The date on which Center Creek’s geese attain peak numbers every year depends upon a number of components, in keeping with biologists on the Pennsylvania Sport Fee, which manages the realm. The principle lake must be principally ice-free so the birds can discover secure haven. The geese additionally require snow-free fields at and round Center Creek for feeding. Mid-February to mid-March is when goose numbers are normally highest, but when the lake doesn’t freeze or main snows don’t cowl the fields, the birds can arrive as early as January. In late January this 12 months, as much as 79,000 Snow Geese and 1,950 Tundra Swans had been tallied. (Geese take refuge at Center Creek as nicely; the commonest species are Mallard, American Black Duck, and Gadwall.)
In 2022, Center Creek staffers had counted solely 2,400 Snow Geese and 240 Tundra Swans on February 1. The numbers peaked just a few weeks later; on February 25, the refuge reported 105,000 Snow Geese and on February 28, 4,500 Tundra Swans. By March 11, most had moved on.
The all-time excessive rely for Snow Geese was in late February 2018, when 200,000 birds had been reported. That 12 months’s Tundra Swan tally reached 5,500 birds.
In the course of the brief time the geese are at Center Creek, they feed in agricultural fields planted with corn, wheat, and barley. “Flocks alight upon a meadow or plain and cross over the bottom in damaged array, cropping to both facet as they go,” wrote Arthur Cleveland Bent in his Life Histories of North American Wild Fowl. When the geese aren’t nibbling on grains, the very best instances to see them are on the lake at dawn, earlier than they go away for close by fields, and at sundown as they return to the lake.

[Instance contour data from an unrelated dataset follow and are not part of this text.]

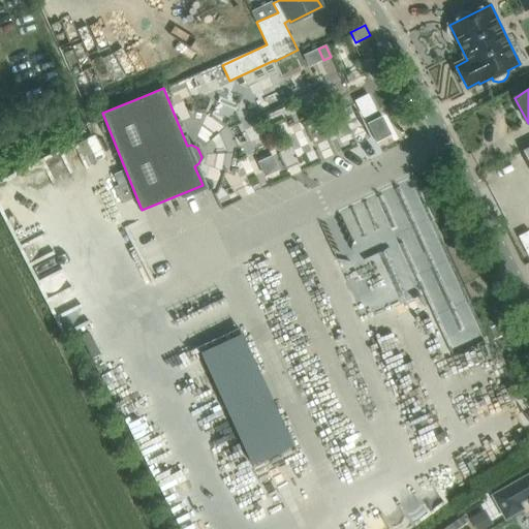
[(286,149),(272,155),(278,172),(293,164),(286,149)]
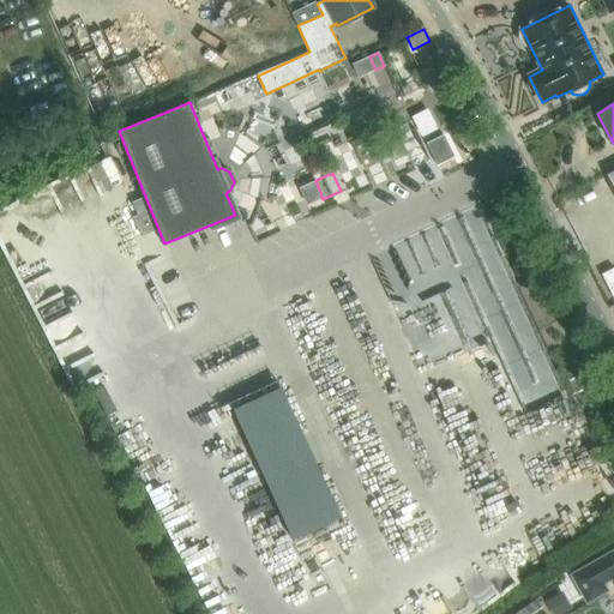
[(613,551),(571,575),(587,602),(607,591),(602,584),(613,577),(613,551)]
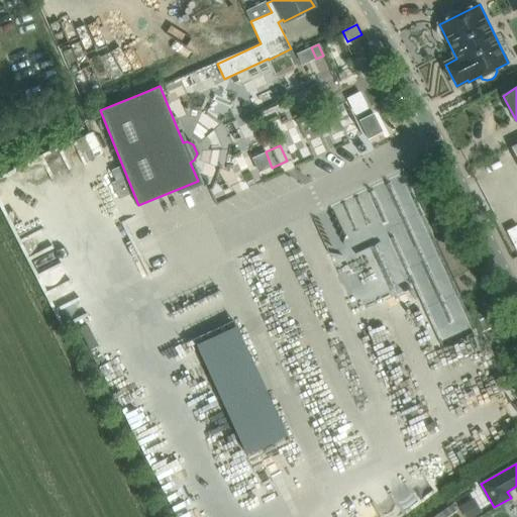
[(473,498),(459,506),(466,516),(474,516),(482,513),(473,498)]
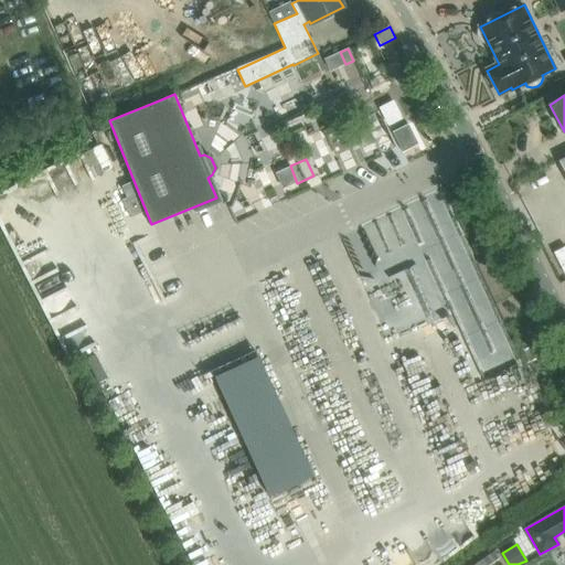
[(492,551),(472,564),(489,564),(499,558),(492,551)]
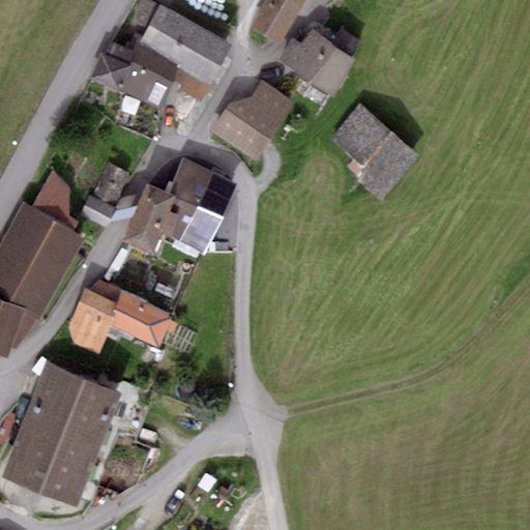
[(232,43),(149,0),(144,0),(125,36),(138,43),(181,66),(174,79),(182,84),(178,90),(201,102),(232,43)]
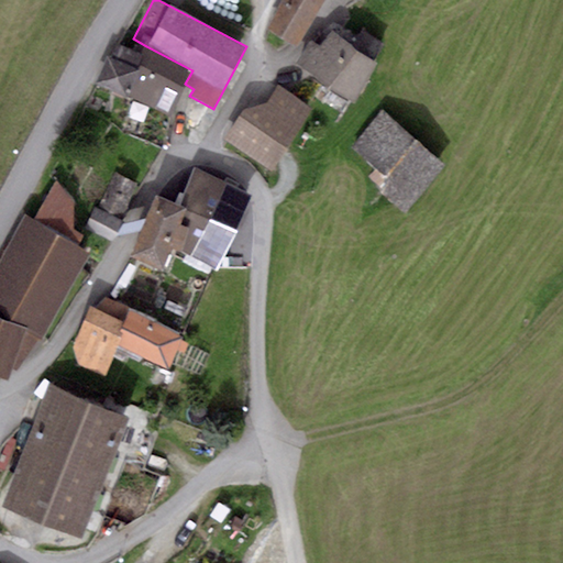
[(322,0),(283,0),(267,30),(297,46),(322,0)]
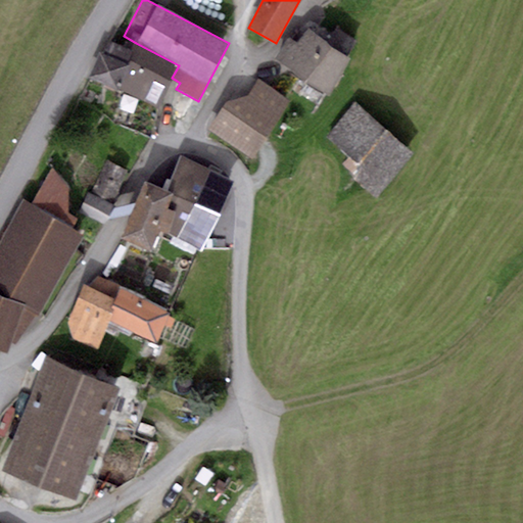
[(325,41),(308,31),(295,44),(287,39),(276,59),(327,96),(351,59),(348,56),(358,42),(336,27),(325,41)]
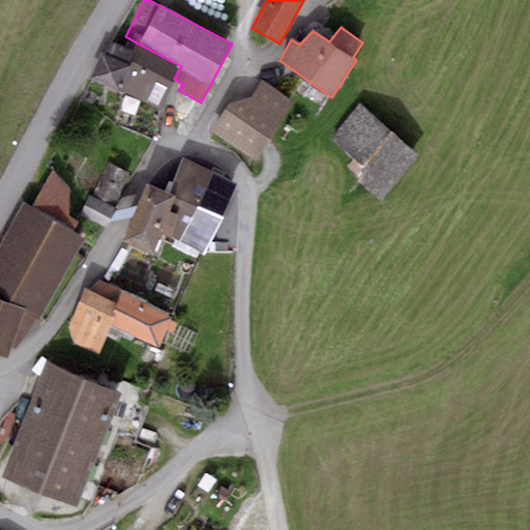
[(104,54),(100,53),(89,80),(158,111),(174,79),(181,66),(138,43),(134,53),(112,41),(104,54)]
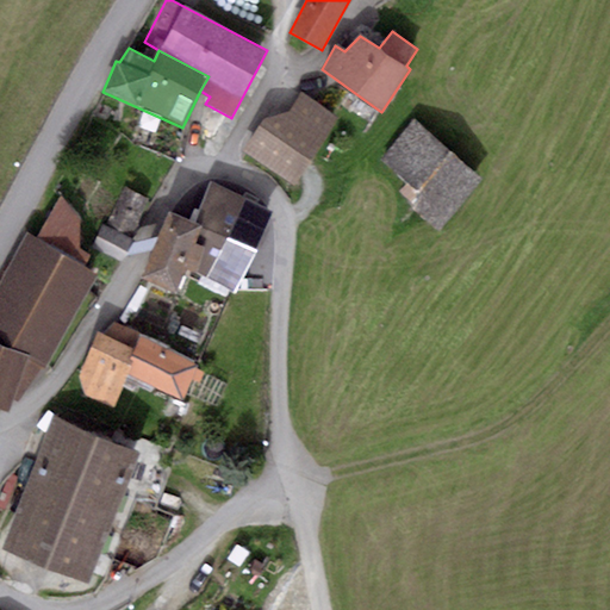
[(300,93),(290,111),(263,119),(246,150),(297,185),(337,117),(300,93)]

Tundra Swans, previously often called Whistling Swans, additionally “collect in giant flocks,” wrote Bent, “and spend a lot of their time preening their feathers, maintaining a relentless stream of loud notes, as if discussing the interval of their departure and the tactic and path of their course.”
The swans feed on shallow water vegetation, which they attain with their lengthy necks, generally tipping their tails within the air. As aquatic vegetation dwindle as a result of destruction of wetlands, the swans are shifting to eating on land. Just like the geese, they forage in farm fields, selecting up corn and soybeans left after the autumn harvest and consuming crops comparable to winter wheat, rye, and barley.
Tundra Swans breed within the treeless expanses of northern Alaska and Canada’s Northwest Territories, northeastern Manitoba, northern Ontario, and northwestern Quebec. Swans that nest east of Level Hope, Alaska, winter alongside the Atlantic coast; others fly south to Pacific shorelines.
By late February to early March, most of Center Creek’s geese and swans are returning north, with just a few stopovers. The passage shouldn’t be with out incident; lengthy stretches of winter nonetheless lie forward. “In stormy climate,” wrote Bent, “they’re stressed and frequently fly from place to position as if looking for a quiet spot the place they could relaxation in peace until the storm passes.” Center Creek Wildlife Administration Space is a haven that gives them that respite.